» **Yapılacak görevler**
1: İstanbul Sözleşmesi metninde "İstanbul Sözleşmesi kadın" ile "kadın STK’lar oradaydık." arasındaki bölümü, iki uç da dahil olmak üzere aynen tekrar yazın.
2: İstanbul Sözleşmesi metnine göre sözleşmenin son derece önemli hükümler içerdiği konuların hepsini sıralayın.

» **Çıkarılan metin**
Paylaş
Sözüer, Türkiye’de son 15 yılda örnek gösterilecek düzenlemeler yapıldığı ve bunlardan birinin İstanbul Sözleşmesi olduğunu söylüyor.
Kadına yönelik her türlü şiddetin önlenmesi, kadınların bu şiddete karşı korunmaları, failin yargılanması ve cezalandırılması konularında son derece önemli hükümleri içeren bu sözleşmeyi ilk onaylayan devletin Türkiye Cumhuriyeti olduğunu hatırlatıyor.
İstanbul Sözleşmesi kadın cinayetlerini durdurmak için önemli bir araç.
Nitekim geçtiğimiz cumartesi günü Kadıköy’de Emine Bulut cinayeti üzerine etkinlik düzenleyen Kadın Cinayetlerini Durduracağız Platformu da sözleşmeyi vurguluyor.
İstanbul Sözleşmesi , 2011 yılı mayıs ayında İstanbul’da imzalandığında yıllardan beri kadın sorununu yazıp çizen tüm meslektaşlar ve kadın STK’lar oradaydık.
Sözleşmenin imzalanması hepimizi mutlu etmişti.

» **Verilen öğeler**
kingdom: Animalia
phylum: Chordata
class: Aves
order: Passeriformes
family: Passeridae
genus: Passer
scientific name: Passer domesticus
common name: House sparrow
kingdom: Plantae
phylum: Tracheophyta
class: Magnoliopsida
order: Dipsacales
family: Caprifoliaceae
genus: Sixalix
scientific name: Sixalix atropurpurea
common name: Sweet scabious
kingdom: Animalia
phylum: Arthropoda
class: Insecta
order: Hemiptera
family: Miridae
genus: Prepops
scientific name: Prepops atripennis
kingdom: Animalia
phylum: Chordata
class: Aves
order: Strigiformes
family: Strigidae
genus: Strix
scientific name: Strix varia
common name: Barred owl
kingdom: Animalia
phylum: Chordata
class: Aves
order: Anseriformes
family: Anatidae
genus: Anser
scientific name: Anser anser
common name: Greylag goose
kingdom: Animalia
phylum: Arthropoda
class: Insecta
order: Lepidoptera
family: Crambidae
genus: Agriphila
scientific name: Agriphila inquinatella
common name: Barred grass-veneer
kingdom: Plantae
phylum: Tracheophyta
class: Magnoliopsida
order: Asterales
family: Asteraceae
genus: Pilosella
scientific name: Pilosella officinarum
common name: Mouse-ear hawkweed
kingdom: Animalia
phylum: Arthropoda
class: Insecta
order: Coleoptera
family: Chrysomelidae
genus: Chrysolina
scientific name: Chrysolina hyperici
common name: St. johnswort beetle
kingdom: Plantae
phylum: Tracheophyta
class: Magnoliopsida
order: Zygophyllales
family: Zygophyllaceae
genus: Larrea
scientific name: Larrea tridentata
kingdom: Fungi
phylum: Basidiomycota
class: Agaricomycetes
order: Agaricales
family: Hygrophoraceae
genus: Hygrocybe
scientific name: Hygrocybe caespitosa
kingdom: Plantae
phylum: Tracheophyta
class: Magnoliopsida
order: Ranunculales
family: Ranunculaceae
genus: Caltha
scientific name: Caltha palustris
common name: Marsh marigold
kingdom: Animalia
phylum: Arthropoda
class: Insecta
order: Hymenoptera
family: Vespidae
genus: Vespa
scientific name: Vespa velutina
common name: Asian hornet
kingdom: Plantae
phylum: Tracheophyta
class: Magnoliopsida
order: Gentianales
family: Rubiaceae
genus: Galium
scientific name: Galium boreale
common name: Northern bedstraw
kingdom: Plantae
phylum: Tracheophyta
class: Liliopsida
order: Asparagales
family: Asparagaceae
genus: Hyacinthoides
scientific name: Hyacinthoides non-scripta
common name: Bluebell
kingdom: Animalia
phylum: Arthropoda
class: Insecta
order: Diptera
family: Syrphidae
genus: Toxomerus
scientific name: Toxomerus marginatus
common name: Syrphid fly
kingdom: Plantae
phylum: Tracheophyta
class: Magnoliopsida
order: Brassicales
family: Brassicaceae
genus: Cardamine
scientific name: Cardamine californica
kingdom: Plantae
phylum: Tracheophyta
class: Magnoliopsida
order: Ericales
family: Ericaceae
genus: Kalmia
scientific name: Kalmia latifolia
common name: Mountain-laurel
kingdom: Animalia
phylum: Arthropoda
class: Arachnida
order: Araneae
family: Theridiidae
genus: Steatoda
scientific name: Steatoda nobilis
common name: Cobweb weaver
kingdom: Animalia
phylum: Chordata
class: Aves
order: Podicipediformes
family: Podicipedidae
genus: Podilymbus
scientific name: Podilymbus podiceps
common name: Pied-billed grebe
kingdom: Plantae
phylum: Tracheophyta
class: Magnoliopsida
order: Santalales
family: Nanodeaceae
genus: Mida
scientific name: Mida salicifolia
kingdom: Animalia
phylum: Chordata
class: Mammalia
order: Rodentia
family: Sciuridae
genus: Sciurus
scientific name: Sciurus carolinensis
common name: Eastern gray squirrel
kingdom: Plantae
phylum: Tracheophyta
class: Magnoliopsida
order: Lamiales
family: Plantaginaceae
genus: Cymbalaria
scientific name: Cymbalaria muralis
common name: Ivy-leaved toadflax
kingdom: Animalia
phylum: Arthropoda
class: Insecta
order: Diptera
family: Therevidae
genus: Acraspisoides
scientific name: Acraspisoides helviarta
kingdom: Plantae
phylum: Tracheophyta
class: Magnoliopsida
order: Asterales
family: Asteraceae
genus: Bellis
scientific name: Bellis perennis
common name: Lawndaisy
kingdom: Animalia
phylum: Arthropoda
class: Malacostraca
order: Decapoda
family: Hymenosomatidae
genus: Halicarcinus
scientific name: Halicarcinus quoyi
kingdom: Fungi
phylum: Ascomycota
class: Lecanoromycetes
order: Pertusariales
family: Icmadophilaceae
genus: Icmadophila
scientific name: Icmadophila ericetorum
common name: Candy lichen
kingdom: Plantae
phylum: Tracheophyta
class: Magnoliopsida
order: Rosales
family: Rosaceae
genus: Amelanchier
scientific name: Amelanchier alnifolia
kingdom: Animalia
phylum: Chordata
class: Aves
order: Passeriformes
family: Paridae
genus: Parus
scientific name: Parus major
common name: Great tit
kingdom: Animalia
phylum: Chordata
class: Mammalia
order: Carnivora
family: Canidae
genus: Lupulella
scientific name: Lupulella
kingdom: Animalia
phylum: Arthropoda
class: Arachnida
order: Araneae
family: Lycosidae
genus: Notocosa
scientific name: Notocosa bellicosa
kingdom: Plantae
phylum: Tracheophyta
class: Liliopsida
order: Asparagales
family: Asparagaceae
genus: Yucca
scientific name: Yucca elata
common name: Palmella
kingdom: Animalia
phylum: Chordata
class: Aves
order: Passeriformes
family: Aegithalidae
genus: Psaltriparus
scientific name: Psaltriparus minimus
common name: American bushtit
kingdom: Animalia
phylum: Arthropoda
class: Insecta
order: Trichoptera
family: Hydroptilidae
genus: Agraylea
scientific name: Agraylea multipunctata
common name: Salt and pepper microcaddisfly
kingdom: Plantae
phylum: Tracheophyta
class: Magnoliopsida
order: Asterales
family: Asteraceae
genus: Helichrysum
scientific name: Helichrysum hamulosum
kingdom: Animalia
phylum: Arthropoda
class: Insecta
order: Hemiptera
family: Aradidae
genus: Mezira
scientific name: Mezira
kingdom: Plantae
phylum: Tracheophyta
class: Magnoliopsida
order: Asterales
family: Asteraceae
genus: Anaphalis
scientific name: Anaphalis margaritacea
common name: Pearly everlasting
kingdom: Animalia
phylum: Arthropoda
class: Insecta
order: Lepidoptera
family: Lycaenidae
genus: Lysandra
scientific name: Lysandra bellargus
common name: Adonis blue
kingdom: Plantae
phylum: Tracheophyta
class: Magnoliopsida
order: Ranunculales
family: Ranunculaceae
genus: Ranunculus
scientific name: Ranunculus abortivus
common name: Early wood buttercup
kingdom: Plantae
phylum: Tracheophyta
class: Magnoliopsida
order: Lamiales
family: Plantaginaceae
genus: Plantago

» **Görev çözümleri**
1:
İstanbul Sözleşmesi kadın cinayetlerini durdurmak için önemli bir araç.
Nitekim geçtiğimiz cumartesi günü Kadıköy’de Emine Bulut cinayeti üzerine etkinlik düzenleyen Kadın Cinayetlerini Durduracağız Platformu da sözleşmeyi vurguluyor.
İstanbul Sözleşmesi , 2011 yılı mayıs ayında İstanbul’da imzalandığında yıllardan beri kadın sorununu yazıp çizen tüm meslektaşlar ve kadın STK’lar oradaydık.

2:
- Kadına yönelik her türlü şiddetin önlenmesi
- Kadınların bu şiddete karşı korunmaları
- Failin yargılanması
- Failin cezalandırılması